M. S.-P. Madrid / Colpisa

ESPAÑA

En principio, Torres se negó a señalar a la persona que supuestamente lo había coaccionado, pero ante la insistencia del juez, señaló a Mario Pascual Vives

17 feb 2013 . Actualizado a las 06:00 h.

A pesar de los continuos ataques a la Casa Real, incluso las graves insinuaciones sobre el monarca, el momento más tenso de la jornada en los juzgados de Palma de Mallorca fue cuando el instructor José Castro le preguntó a Diego Torres si él había intentado «extorsionar» al duque, en referencia a las supuestas maniobras para que Urdangarin se hiciera cargo de su parte de la millonaria fianza civil. El imputado no solo lo negó sino que dijo que fue el yerno del rey, a través de terceros, quien intentó extorsionarlo en varias ocasiones, una vez iniciado el proceso. En principio, Torres se negó a señalar a la persona que supuestamente lo había coaccionado, pero ante la insistencia del juez, señaló a Mario Pascual Vives, el letrado de Urdangarin, presente en la sala.

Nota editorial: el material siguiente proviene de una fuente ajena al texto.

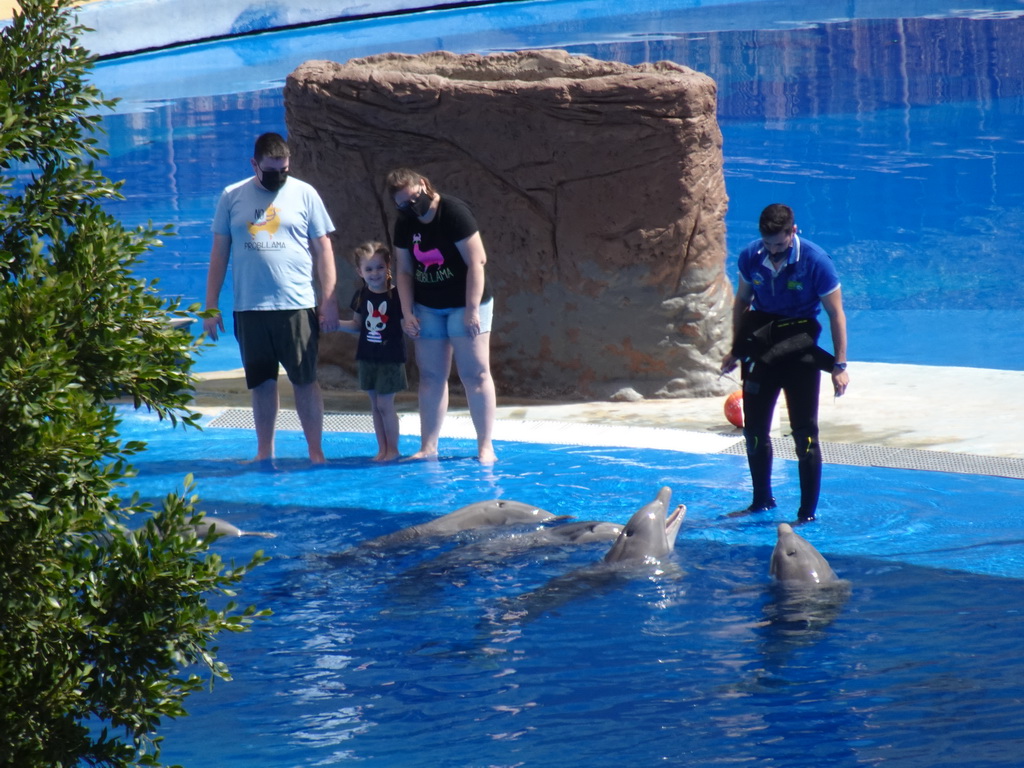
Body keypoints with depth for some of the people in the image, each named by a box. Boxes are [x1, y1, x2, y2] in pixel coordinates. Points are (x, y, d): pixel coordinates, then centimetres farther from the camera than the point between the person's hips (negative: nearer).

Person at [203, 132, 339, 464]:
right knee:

Según los abogados asistentes al interrogatorio, en ese momento se hizo un silencio absoluto, que el propio exprofesor de Esade se encargó de romper dando detalles de ese intento de soborno. Siempre de acuerdo a su relato, en un encuentro en el despacho barcelonés de su defensor, Manuel González Peeters, el representante de Urdangarin le ofreció una cantidad de dinero (que no desveló), un trabajo en el extranjero y costear su defensa letrada en este proceso si accedía a responsabilizarse, en solitario, de todas las irregularidades de Nóos.

Pascual Vives, que asistió en silencio en la sala a las acusaciones de Torres, lo negó todo a la salida, ya ante los medios, con su particular estilo parco en palabras y en precisiones. «Cada uno se defiende como puede -alegó-. A estas alturas no me sorprende nada». Fue toda su repuesta.

Eso sí, a preguntas de los periodistas, Pascual Vives confesó que ha estado «muchas veces» en el bufete de González Peeters en los últimos meses, y añadió que del mismo modo el letrado de Torres también había acudido a su despacho en Barcelona.

Lo que no aclaró el abogado de Urdangarin es si esas visitas mutuas guardan relación con el confuso intento de acercamiento o acuerdo que supuestamente tuvo lugar la primavera del año pasado, según el cual ambos devolverían parte del dinero para intentar un trato más amable por parte de la Fiscalía Anticorrupción.